Note: A = number of alleles sampled; He = expected heterozygosity; Ho = observed heterozygosity; n = number of individuals sampled.

Locality and voucher information are available in Appendix 1.

Ten of the 15 loci successfully developed for P. australis were polymorphic (Table 2) with an average of 1.57 alleles per locus across all populations (SE ± 0.071; Table 2). Mean Ho was 0.210 (SE ± 0.081), 0.213 (SE ± 0.071), 0.178 (SE ± 0.079), and 0.110 (SE ± 0.083) at the Atherton Tableland, Atherton Tableland 2, Byfield, and Blackdown Tableland populations, respectively (Table 2). Mean He was 0.256 (SE ± 0.061), 0.235 (SE ± 0.055), 0.185 (SE ± 0.057), and 0.110 (SE ± 0.048) at the Atherton Tableland, Atherton Tableland 2, Byfield, and Blackdown Tableland populations, respectively (Table 2). All SSR sequences have been deposited in GenBank (Table 1). All 15 loci were cross-compatible to the congener P. bernaysii using the PCR conditions described above (Table 2). Six loci were polymorphic, fewer than in P. australis, potentially due to the smaller sample size from the limited population of this species. There was an average of 1.573 alleles per locus (SE ± 0.071), mean Ho of 0.187 (SE ± 0.035), and mean He of 0.187 (SE ± 0.025) across all loci for P. bernaysii (Table 2).

CONCLUSIONS

In this study, we developed 15 microsatellite markers in P. australis, 10 of which were polymorphic. The optimization of 10 polymorphic microsatellite markers for P. australis will be useful for revealing levels of genetic diversity, range expansion, and the evolutionary relationships that may inform future assisted migrations or population enhancements (Gustafsson, 2000; Vallee et al., 2004; Kingsford and Watson, 2011). The successful cross-amplification to P. bernaysii indicates a similarity between the congeners, which is not surprising given the species was suggested to be a color morph of P. australis (Nicholls, 1950; Jones, 2006). These microsatellite markers may be useful in clarifying the genetic relatedness between Australian P. australis, P. bernaysii, and Southeast Asian P. tancarvilleae (Harrison et al., 2005).

Appendix 1.

Voucher information for Phaius species used in this study.

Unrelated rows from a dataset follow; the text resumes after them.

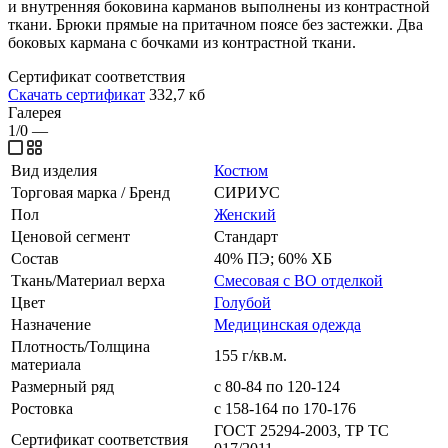
и внутренняя боковина карманов выполнены из контрастной
ткани. Брюки прямые на притачном поясе без застежки. Два
боковых кармана с бочками из контрастной ткани.
Сертификат соответствия
Скачать сертификат
332,7 кб
Галерея
1/0
—
Вид изделия
Костюм
Торговая марка / Бренд
СИРИУС
Пол
Женский
Ценовой сегмент
Стандарт
Состав
40% ПЭ; 60% ХБ
Ткань/Материал верха
Смесовая с ВО отделкой
Цвет
Голубой
Назначение
Медицинская одежда
Плотность/Толщина
155 г/кв.м.
материала
Размерный ряд
с 80-84 по 120-124
Ростовка
с 158-164 по 170-176
ГОСТ 25294-2003, ТР ТС
Сертификат соответствия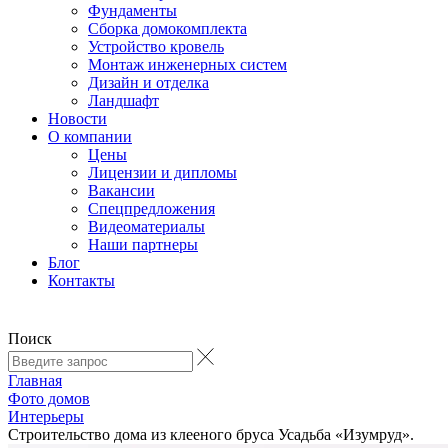
Фундаменты
Сборка домокомплекта
Устройство кровель
Монтаж инженерных систем
Дизайн и отделка
Ландшафт
Новости
О компании
Цены
Лицензии и дипломы
Вакансии
Cпецпредложения
Видеоматериалы
Наши партнеры
Блог
Контакты
Поиск
Главная
Фото домов
Интерьеры
Строительство дома из клееного бруса Усадьба «Изумруд».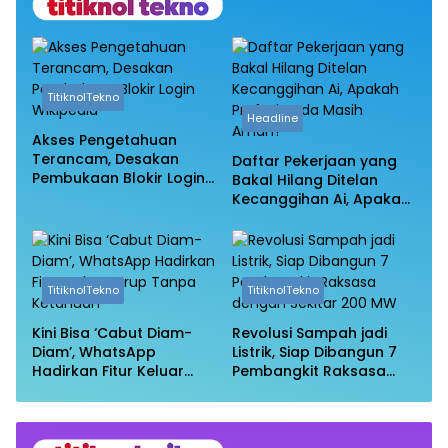
TitiknolTekno
Headline
Akses Pengetahuan
Terancam, Desakan
Daftar Pekerjaan yang
Pembukaan Blokir Login
Bakal Hilang Ditelan
Wikipedia
Kecanggihan Ai, Apakah
Profesi Anda Masih
Aman?
TitiknolTekno
TitiknolTekno
Kini Bisa ‘Cabut Diam-
Revolusi Sampah jadi
Diam’, WhatsApp
Listrik, Siap Dibangun 7
Hadirkan Fitur Keluar
Pembangkit Raksasa
Grup Tanpa Ketahuan
dengan Sekitar 200 MW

Species	Voucher specimen accession no.a	Collection locality	Geographic coordinates	n
P. australis F. Muell.	BRI AQ0890327	Atherton Tableland	−17.108, 145.426	29
P. australis	BRI AQ0890325	Atherton Tableland 2	−17.125, 145.367	28
P. australis	BRI AQ0890339	Byfield	−22.800, 150.800	3
P. australis	BRI AQ0890329	Blackdown Tableland	−23.904, 149.193	30
P. bernaysii Rowland ex Rchb. f.	BRI AQ0890313	Myora Conservation Park	−27.475, 153.419	9

Note: n = number of individuals sampled.

One voucher per population deposited at the Queensland Herbarium (BRI), Brisbane, Australia.